Monday, 16 June 2014

Liven Up Your Fruit Bowl With These Exotic Delicacies


Exotic fruits are becoming more popular because of their intense flavours, health benefits and beautiful appearance. While everyone has tried pineapple and pomegranate, new and delicious fruits appear all the time. Liven up your fruit bowl with these exotic delicacies, and treat yourself to a tropical feast.
Persimmons

Persimmons, also known as kakis or sharon fruit, are originally from China and Japan. The fruit look like orange tomatoes, but are incredibly sweet when ripe. Persimmons come into season during November, and last for two or three months. Consume your fruit once they soften, and the skin turn translucent. Take care eating persimmons and kakis, as they can be very bitter unless completely ripe. Eat your persimmons fresh, or use them to make pies and jellies. The Chinese dry persimmons to guarantee a supply throughout the year.
Persimmons are rich in the vitamin A precursor betacarotene, as well as magnesium, potassium and fibre. They also contain natural polyphenol antioxidants, which may protect your body from free radicals.
In Japan, the persimmon tree is a symbol of winter. Its leaves drop during the fall, leaving the beautiful fruit to ripen on bare branches.

Mangosteens

Known as the queen of fruits, the mangosteen is a delicious tropical treat from Indonesia. It looks like a small purple apple with a crown of green leaves. Break open your fruit when its inedible rind goes slightly soft. Inside is a ring of white fruit segments that looks like a tangerine. Mangosteen is both sweet and tart, and tastes somewhere between a peach and a pineapple.

Mangosteens have gained something of a reputation as a superfruit. This is because their rind contains antioxidant chemicals called xanthones. These are effective antioxidants in the laboratory, but as yet nobody has proved that they have any effect on us when eaten. When you eat fresh mangosteens you can’t eat the rind anyway.

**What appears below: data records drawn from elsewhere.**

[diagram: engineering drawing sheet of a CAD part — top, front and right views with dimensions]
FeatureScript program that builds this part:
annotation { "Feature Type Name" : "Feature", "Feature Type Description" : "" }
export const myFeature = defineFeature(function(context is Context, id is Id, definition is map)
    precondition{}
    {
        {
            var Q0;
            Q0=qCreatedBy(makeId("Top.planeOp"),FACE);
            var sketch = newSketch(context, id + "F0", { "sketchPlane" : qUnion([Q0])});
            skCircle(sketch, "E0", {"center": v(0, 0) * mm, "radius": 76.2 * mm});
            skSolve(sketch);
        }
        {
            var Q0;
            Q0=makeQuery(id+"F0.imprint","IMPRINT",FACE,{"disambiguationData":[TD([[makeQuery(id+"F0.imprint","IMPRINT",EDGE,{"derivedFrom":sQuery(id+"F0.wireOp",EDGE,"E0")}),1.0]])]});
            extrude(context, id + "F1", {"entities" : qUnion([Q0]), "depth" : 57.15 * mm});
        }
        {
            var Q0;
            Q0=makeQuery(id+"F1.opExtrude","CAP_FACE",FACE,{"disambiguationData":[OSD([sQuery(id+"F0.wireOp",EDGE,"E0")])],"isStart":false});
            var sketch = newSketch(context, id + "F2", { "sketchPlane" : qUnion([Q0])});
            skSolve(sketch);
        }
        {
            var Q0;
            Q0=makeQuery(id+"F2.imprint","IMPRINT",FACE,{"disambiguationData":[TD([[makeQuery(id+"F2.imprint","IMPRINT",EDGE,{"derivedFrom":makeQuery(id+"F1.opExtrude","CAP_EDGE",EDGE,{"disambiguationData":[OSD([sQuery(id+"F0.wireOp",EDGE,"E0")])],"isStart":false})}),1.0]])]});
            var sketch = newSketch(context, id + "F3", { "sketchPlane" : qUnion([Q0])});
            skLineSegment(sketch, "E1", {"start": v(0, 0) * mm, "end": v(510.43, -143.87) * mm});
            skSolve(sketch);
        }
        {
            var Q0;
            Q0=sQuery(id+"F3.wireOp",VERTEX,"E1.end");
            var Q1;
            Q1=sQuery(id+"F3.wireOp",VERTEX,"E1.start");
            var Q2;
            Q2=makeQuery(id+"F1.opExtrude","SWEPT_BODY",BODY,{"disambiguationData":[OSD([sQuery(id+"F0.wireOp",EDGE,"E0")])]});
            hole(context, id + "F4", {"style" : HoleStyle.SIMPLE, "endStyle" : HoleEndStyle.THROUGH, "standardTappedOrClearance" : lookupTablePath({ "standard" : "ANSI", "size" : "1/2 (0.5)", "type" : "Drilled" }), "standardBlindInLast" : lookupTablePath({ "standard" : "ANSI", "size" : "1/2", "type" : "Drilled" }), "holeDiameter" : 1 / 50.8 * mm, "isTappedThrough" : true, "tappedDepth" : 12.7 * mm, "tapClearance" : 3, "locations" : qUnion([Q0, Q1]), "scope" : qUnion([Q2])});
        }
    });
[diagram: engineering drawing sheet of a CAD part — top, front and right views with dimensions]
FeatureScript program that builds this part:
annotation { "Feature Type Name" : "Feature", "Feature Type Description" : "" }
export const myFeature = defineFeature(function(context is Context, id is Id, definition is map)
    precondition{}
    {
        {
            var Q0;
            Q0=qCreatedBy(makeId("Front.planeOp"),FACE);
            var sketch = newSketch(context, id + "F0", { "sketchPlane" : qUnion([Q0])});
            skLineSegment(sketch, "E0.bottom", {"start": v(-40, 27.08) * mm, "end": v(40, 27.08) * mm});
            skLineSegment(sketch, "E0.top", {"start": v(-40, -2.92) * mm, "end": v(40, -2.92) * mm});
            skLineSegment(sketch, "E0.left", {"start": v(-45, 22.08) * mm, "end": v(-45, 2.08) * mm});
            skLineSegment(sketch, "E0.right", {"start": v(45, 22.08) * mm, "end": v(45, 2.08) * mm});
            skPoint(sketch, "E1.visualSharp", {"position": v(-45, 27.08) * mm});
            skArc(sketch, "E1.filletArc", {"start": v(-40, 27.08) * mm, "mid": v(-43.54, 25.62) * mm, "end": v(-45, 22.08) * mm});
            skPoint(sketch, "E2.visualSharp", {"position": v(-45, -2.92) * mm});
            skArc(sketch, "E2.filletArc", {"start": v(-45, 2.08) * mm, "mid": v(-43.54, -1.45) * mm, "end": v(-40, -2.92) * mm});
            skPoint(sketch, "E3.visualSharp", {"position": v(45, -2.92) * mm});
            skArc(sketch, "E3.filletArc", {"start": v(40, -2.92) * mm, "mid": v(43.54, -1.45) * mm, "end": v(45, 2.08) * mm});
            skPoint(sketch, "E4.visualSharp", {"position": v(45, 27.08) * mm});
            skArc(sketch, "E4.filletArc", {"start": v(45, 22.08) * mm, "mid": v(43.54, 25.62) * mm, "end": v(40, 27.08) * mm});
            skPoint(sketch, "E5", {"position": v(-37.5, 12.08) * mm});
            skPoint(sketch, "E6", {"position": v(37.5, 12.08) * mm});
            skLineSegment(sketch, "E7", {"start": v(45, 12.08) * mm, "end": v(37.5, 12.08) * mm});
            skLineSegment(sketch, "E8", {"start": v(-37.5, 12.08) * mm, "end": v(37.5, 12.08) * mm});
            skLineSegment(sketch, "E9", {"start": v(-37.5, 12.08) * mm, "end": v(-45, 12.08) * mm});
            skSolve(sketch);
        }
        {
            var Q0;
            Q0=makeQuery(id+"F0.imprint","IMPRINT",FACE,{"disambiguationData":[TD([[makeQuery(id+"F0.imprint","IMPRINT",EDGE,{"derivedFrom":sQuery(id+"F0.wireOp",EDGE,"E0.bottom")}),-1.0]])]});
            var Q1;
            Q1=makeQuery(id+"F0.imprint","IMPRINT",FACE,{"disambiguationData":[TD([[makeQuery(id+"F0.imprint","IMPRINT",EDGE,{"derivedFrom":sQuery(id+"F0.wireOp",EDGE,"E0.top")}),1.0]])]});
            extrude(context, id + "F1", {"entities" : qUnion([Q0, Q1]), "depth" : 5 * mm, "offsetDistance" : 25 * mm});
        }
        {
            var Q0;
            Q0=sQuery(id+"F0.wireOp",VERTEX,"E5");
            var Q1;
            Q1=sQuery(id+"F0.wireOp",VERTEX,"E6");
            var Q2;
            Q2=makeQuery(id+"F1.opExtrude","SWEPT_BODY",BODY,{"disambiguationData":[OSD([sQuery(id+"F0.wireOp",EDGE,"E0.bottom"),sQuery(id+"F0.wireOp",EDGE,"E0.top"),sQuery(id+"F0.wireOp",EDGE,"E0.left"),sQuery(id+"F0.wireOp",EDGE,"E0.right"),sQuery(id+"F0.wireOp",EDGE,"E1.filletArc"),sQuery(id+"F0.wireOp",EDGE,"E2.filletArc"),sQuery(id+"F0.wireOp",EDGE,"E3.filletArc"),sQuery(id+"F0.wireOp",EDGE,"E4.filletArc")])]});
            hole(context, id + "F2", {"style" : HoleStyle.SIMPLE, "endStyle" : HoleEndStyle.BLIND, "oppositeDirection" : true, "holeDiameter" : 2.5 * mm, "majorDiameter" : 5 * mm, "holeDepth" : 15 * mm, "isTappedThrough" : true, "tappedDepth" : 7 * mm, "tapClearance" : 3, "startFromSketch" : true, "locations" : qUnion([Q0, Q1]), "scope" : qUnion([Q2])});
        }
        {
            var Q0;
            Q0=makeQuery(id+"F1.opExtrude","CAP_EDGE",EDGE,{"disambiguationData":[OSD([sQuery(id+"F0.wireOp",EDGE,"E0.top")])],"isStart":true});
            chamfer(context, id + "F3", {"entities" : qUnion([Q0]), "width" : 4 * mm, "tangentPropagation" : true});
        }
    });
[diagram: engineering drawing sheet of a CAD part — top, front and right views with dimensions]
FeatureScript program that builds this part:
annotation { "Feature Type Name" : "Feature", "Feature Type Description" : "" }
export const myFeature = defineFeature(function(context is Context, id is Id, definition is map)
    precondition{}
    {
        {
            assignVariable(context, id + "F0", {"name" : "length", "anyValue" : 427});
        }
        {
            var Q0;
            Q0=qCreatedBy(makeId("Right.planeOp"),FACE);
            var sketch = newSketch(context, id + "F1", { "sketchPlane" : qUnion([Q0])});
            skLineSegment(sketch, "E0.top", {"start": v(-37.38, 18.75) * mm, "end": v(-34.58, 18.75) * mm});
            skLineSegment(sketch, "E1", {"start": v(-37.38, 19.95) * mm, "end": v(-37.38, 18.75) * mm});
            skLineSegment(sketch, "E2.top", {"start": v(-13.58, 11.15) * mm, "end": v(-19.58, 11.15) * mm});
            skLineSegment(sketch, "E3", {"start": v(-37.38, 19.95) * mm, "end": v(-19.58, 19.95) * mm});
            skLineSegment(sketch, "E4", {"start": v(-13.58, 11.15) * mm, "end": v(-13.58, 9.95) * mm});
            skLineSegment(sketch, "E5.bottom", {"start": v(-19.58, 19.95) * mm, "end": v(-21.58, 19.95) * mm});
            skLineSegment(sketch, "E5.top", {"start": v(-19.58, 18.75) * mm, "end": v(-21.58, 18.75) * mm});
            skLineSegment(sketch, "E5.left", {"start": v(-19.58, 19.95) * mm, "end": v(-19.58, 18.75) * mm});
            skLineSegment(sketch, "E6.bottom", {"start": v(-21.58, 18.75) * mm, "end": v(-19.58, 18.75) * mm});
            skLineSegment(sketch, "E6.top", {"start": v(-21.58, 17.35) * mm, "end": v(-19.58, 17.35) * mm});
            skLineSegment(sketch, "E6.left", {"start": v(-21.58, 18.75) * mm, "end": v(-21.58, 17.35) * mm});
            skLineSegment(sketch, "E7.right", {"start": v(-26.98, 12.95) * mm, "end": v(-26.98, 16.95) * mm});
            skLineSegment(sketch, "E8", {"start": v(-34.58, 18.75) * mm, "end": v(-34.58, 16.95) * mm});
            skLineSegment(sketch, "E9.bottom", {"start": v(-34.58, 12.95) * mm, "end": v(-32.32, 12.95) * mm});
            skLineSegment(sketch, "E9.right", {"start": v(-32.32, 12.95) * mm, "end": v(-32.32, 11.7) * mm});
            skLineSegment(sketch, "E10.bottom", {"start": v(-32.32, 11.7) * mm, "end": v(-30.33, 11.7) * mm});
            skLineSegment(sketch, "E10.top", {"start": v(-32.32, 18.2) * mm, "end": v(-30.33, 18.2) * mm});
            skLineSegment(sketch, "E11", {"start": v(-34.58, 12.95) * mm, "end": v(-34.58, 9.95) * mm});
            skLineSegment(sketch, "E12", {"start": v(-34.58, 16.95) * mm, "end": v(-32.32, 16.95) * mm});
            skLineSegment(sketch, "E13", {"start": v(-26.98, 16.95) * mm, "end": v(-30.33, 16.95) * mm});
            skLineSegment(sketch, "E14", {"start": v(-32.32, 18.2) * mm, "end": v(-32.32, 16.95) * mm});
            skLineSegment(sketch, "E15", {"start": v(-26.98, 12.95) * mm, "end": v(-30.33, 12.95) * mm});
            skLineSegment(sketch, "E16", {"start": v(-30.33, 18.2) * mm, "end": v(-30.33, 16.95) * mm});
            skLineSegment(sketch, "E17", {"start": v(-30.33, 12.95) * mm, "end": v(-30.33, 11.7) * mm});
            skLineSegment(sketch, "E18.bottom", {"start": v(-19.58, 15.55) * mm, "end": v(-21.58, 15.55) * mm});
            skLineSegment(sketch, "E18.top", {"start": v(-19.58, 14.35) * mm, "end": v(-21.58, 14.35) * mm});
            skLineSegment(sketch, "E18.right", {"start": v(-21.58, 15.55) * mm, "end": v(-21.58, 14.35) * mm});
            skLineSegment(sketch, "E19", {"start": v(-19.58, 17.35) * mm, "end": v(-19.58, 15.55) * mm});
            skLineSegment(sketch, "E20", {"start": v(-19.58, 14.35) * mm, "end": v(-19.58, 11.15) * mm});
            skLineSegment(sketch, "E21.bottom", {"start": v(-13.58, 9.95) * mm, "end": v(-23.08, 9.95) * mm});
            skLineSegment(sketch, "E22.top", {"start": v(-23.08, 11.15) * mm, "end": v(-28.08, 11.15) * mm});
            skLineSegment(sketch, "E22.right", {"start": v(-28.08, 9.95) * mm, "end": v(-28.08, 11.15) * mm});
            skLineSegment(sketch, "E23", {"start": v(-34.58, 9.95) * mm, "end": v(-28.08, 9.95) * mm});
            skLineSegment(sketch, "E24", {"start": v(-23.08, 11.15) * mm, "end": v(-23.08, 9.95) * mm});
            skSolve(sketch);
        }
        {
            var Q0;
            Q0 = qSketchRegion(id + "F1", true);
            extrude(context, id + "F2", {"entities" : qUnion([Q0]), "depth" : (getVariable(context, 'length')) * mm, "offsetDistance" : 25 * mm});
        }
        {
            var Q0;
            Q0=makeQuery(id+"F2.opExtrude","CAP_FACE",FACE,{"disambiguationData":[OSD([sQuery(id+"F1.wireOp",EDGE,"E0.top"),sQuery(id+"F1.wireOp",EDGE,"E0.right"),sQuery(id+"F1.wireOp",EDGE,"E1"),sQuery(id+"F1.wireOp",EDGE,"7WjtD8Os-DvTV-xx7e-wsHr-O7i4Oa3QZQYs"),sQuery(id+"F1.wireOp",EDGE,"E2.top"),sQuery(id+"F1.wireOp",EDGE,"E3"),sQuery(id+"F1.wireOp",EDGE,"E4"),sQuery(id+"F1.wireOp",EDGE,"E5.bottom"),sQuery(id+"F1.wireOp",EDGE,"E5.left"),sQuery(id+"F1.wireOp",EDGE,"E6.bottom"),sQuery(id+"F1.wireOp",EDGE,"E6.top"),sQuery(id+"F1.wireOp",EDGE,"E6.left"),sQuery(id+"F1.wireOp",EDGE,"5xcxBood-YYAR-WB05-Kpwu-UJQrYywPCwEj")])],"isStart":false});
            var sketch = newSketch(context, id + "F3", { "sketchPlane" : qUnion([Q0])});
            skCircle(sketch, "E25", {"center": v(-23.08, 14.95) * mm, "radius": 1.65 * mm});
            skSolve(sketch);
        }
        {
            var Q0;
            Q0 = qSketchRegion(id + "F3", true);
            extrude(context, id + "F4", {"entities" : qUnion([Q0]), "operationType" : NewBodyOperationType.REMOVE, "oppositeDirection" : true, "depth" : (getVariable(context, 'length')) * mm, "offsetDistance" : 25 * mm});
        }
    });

Mangosteens are worth buying for their intense flavour, rather than for any possible health benefits.

Mangosteens are known as the queen of fruits because Queen Victoria once offered a huge reward to anyone who could bring her one.

Guava

The guava is a small tree or shrub from the tropical Americas. It produces oval fruit up to four inches long that are green, yellow or red when ripe. Some people find the rich scent of ripe guava fruit overpowering. It can fill a room and hang around for days! Wait until your guavas are soft to the touch before eating them. Remove the ends and the thin skin with a potato peeler. Eat the remaining white or pink rind and the seeds in the centre. Consume guavas fresh, or use them to make fruit salads, smoothies and jellies. In Asia, people dip them in chilli powder and salt.

Guavas are high in fibre, vitamin A, vitamin C and folic acid. One guava contains four times as much vitamin C as an orange. They are also excellent sources of mineral such as potassium and copper. Guavas with pink flesh also contain polyphenols and carotenoids, which may have healthy, antioxidant properties.